Ой, как-то я это слишком все выспренне загнул. Но тогда я именно так все и ощущал, потому что был молод и рьян, а молодость предполагает бескомпромиссность суждений. К тому же сильные эмоции требуют сильных слов для своего выражения. И в этом я, наверное, ничем не отличался от собственных учеников.

Сейчас-то я вполне сознаю, что был глубоко не прав и просто пытаюсь оправдаться, в первую очередь — перед собой. Поработай я подольше — мы наверняка друг друга прекрасно бы поняли. Но подольше я не поработал еще и по другой причине.

Что касается этой второй причины, которую, пожалуй, стоило бы обозначить как первую, то она банальна и стара, как мир: женщины. Но не в том смысле, в каком вы подумали, а вовсе даже наоборот. Дело в том, что в современной школе учитель-мужчина встречается реже, чем самородная платина на просторах Средней полосы (я, понятно, не беру в расчет вечно поддатых трудовиков и вышедших в тираж физкультурников). А если он все же встречается, то жизнь оного бедняги представляет из себя сущий ад благодаря массированным атакам женской (естественно — подавляющей) части педагогического коллектива. Данные атаки обусловлены тем, что половина этого самого коллектива пребывает в состоянии незамужнем и, разумеется, всячески стремится данное положение вещей изменить — и не верьте, когда кто-то из них говорит, что «ей мужчина ну ни капельки не нужен», такой феминизм лишь от безысходности проистекает — а вторая половина если и замужем, то, как правило, за таким, что уж лучше бы его не было вовсе. Последствия для учителя-мужчины — самые что ни на есть плачевные. Особенно же потому, что при поистине громадном изобилии разномастнейших представительниц алчущего ласк женского пола, бедолага не имеет возможности никому отдать предпочтения, даже если и очень хочется, ибо в противном случае обделенные вниманием школьные матроны его быстренько скушают. Без соли и специй.

Так вот и я — промучился всеми известными фрейдовыми комплексами целый учебный год, а потом позорно дезертировал. В городской краеведческий музей. Оказалось не намного лучше в смысле постоянного общения с тинэйджерами, но зато женщин в коллективе — не более половины. Все-таки попроще…

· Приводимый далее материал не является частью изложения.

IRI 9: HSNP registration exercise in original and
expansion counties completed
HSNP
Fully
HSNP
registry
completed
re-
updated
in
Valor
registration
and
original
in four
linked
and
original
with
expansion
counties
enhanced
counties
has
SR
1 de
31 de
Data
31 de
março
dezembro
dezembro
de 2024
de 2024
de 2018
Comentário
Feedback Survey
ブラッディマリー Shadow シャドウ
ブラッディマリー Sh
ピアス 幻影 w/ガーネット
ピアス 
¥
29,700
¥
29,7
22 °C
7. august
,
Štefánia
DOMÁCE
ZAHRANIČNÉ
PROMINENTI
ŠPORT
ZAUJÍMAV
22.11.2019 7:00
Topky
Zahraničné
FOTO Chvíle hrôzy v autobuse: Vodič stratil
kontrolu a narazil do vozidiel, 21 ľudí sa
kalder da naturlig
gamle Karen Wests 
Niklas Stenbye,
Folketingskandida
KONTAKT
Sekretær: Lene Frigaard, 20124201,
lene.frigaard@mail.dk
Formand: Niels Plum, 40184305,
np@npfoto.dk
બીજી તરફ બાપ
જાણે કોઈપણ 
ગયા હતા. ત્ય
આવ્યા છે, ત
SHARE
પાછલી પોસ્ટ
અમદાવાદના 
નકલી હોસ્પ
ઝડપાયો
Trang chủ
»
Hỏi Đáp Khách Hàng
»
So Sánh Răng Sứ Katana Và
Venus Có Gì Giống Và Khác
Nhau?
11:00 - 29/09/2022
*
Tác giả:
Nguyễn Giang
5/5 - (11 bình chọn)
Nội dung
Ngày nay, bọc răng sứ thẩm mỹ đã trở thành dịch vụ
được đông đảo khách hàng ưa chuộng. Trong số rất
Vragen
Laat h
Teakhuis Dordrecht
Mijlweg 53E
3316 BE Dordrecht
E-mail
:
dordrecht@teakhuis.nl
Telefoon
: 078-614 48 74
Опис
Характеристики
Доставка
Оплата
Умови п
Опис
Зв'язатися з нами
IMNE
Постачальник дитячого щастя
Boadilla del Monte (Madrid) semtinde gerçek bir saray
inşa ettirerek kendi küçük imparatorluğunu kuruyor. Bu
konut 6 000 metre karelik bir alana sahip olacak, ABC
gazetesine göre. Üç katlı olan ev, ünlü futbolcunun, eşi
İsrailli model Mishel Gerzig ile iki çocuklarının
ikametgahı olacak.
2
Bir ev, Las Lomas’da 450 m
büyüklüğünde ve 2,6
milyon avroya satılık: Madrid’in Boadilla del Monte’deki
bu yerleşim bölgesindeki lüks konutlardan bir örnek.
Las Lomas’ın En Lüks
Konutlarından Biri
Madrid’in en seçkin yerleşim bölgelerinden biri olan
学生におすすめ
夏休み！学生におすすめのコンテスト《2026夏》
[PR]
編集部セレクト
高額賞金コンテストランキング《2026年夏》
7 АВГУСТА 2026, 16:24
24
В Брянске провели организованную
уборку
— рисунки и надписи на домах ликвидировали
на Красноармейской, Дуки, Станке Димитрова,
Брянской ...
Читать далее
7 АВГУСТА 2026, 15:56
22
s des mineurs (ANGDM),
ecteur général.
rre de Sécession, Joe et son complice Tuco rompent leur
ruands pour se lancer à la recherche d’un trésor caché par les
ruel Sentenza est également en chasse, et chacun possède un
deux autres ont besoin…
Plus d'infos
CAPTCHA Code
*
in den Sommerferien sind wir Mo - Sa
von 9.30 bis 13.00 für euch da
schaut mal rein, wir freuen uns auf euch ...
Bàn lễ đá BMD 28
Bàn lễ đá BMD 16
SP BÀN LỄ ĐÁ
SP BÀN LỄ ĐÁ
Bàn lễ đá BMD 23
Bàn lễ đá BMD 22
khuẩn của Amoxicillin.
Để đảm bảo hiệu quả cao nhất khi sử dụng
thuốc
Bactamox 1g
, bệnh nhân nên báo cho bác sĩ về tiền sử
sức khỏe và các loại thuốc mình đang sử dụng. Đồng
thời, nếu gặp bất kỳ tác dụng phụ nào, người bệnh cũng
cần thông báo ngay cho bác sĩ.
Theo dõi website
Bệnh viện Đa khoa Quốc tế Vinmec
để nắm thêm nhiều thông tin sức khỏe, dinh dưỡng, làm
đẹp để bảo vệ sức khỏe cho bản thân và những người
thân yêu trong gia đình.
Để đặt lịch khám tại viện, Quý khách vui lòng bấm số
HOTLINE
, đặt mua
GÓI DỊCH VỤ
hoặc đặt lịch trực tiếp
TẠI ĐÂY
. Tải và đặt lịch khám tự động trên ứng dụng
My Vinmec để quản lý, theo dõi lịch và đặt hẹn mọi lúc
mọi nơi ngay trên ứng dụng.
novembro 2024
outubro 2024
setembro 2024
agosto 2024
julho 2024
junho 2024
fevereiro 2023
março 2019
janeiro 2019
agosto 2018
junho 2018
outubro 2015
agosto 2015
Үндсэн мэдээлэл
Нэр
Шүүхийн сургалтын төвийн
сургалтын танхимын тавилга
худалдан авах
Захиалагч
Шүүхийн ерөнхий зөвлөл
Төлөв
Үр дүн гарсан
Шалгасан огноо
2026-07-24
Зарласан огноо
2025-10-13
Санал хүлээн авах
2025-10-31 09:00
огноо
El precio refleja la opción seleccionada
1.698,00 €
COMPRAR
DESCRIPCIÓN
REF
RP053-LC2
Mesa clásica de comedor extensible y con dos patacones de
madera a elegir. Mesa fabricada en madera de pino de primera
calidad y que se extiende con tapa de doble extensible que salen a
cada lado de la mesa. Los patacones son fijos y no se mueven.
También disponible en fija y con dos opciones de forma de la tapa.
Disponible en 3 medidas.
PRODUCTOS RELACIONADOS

Я очнулся от раздумий — докуренная до фильтра сигарета обожгла пальцы. За окном было тихо и темно, горели только редкие оконца в доме напротив, да единственный на весь двор фонарь ронял конус тусклого света на чью-то припаркованную возле детской площадки побитую «копейку» и глухо взлаивала где-то за домами басистая псина-полуночница. Я мельком пожалел ее хозяев и соседей, потянулся, посмотрел на часы, включил газ под чайником со свистком и засыпал в подаренную мне Катей на день рождения огромную кружку (Миша назвал ее «сиротской»), очередную порцию кофе — спать все равно не хотелось.

Целый месяц мне надо ждать, прежде чем я смогу убедиться в правильности своей догадки, ибо любые умозаключения, если они хотят получить право на существование, должны обрасти подтверждающими их фактами. И моя гипотеза — отнюдь не исключение. Логические выкладки безусловны и стопроцентно верны лишь для меня, потому что построены в основном на моих знаниях и интуиции, причем на интуиции — в большей мере. Так что, чем больше будет фактов-фактиков, тем лучше. Я же не из этих… мудрил, которые бедный Вавилон с места на место перебрасывают…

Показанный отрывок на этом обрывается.